Entry & Exit Requirements
U.S. and Canadian citizens must have a valid passport to enter Costa Rica. Passports must be valid for at least six months after the date of entry.
A visa is not required for visits up to 30 days.
If you are not traveling with a U.S. passport, please check with the Costa Rican Embassy for the requirements based on your nationality.
The Centers for Disease Control recommends that all travelers be up to date on routine vaccinations such as measles-mumps-rubella (MMR) vaccine, diphtheria-pertussis-tetanus vaccine, varicella (chicken pox) vaccine, and your yearly flu shot before every trip.
There are no vaccinations required for entry into Costa Rica, unless you are traveling from an endemic yellow fever area within six weeks prior to entry.
Some physicians recommend that travelers get hepatitis A and typhoid vaccines before visiting Costa Rica.
Please consult your physician for additional information and recommendations based on your individual circumstances.
The CDC warns that travelers to Central America may be at risk for exposure to malaria. Malaria is caused by a parasite found in Anopheles mosquitos, which are active from dusk until dawn. Prevention is twofold: the use of anti-malarial drugs and the prevention of insect bites. If you choose to use an anti-malarial drug, as recommended by the CDC, see your physician for a prescription.

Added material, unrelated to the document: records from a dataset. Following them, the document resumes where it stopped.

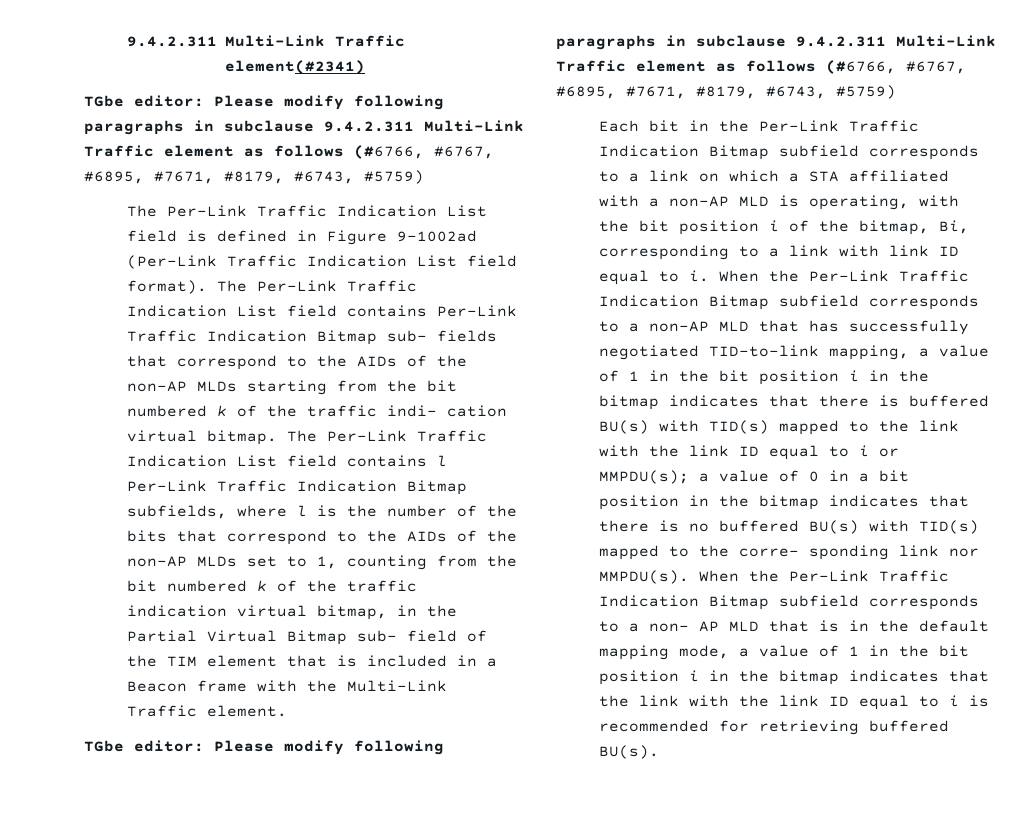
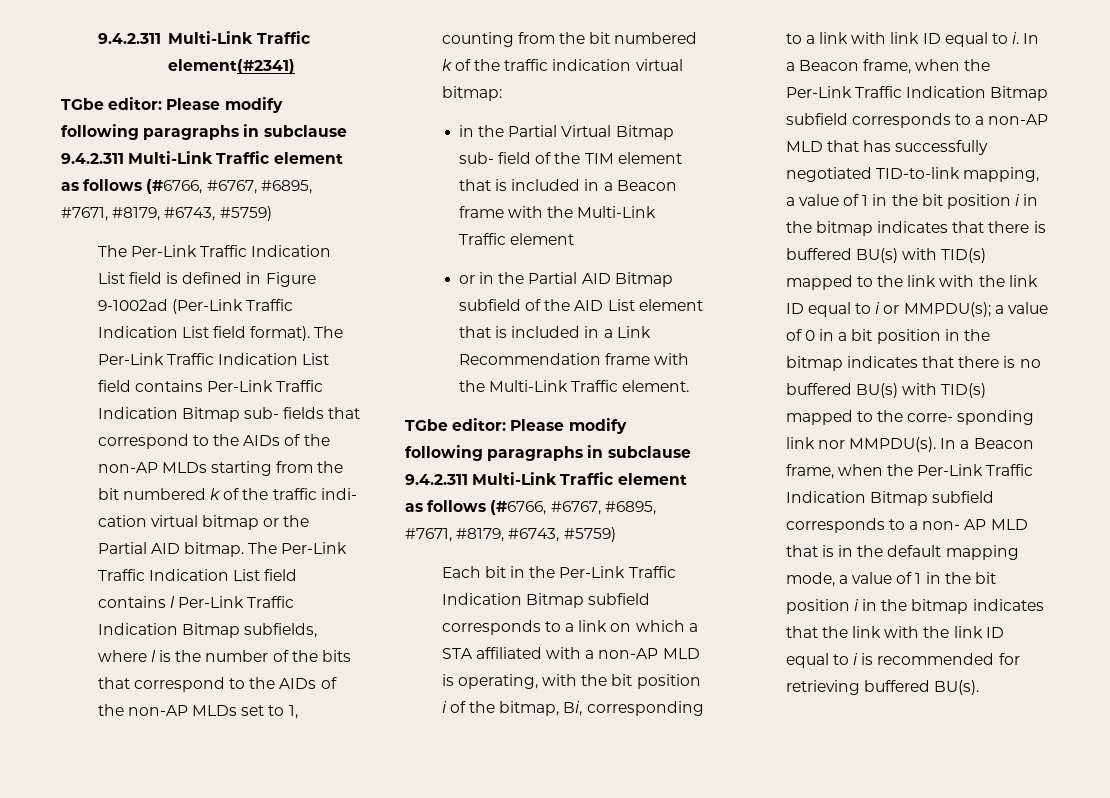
(197, 436) none -> [202,515,310,530] [97,542,180,554] bitmap or the Partial AID
[316,605,387,620] bitmap, -> [441,86,502,101] bitmap: //
(197, 711) none -> [509,233,574,245] [458,272,673,287] [458,299,703,311] [458,326,651,338] [458,353,690,365] [458,380,619,392] element // or in the Partial AID Bitmap subfield of the AID List element that is included in a Link Recommendation frame with the Multi-Link Traffic
[718,270,759,282] When -> [1023,33,1040,44] [785,59,961,74] In a Beacon frame, when
[698,570,739,582] When -> [940,438,1034,449] [785,464,883,479] In a Beacon frame, when

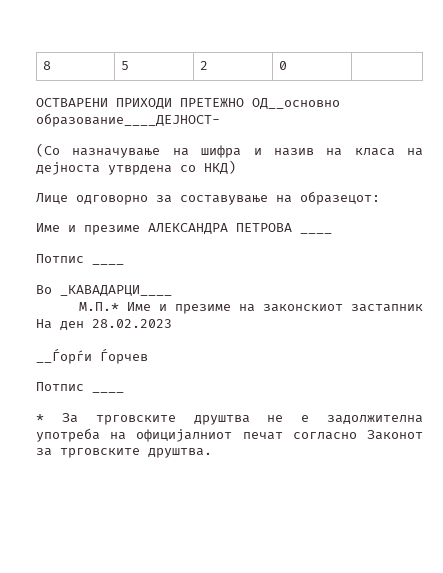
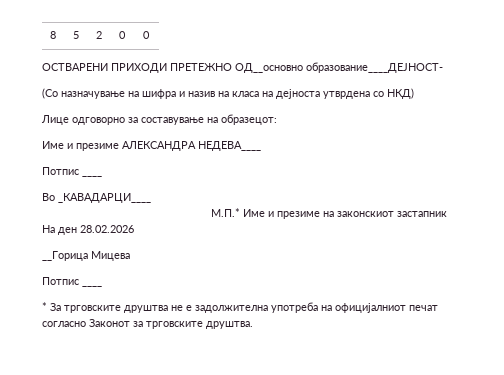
(287, 65) none -> [143,31,151,39] 0
[236,223,292,232] [300,232,332,234] ПЕТРОВА ____ -> [198,141,261,151] НЕДЕВА____
[92,319,172,328] [36,348,148,364] 28.02.2023 // __Ѓорѓи Ѓорчев -> [80,225,134,233] [42,251,130,261] 28.02.2026 // __Горица Мицева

In June 2014, El Salvador reported locally transmitted cases of chikungunya in Central America. Local transmission means that mosquitoes in the area have been infected with chikungunya and are spreading it to people. Local transmission of chikungunya is now being reported in other countries in Central America. CDC recommends that travelers to the Central America area protect themselves from mosquito bites.
Locally transmitted cases of Zika virus have been reported in Costa Rica. Local transmission means that mosquitoes in the area have been infected with Zika and are spreading it to people. The CDC recommends that travelers to Costa Rica protect themselves from mosquito bites. As a precaution, the CDC advises women who are pregnant to consider postponing travel to any area where Zika virus transmission is ongoing.
The effects of the sun can be damaging to the eyes and skin. Spending time outdoors exposes you to the sun’s harmful ultraviolet (UV) rays, even on cloudy days. To protect yourself from the sun, use a broad spectrum sunscreen of at least SPF 15, protect skin with clothing, wear a wide-brimmed hat and sunglasses, and drink plenty of fluids.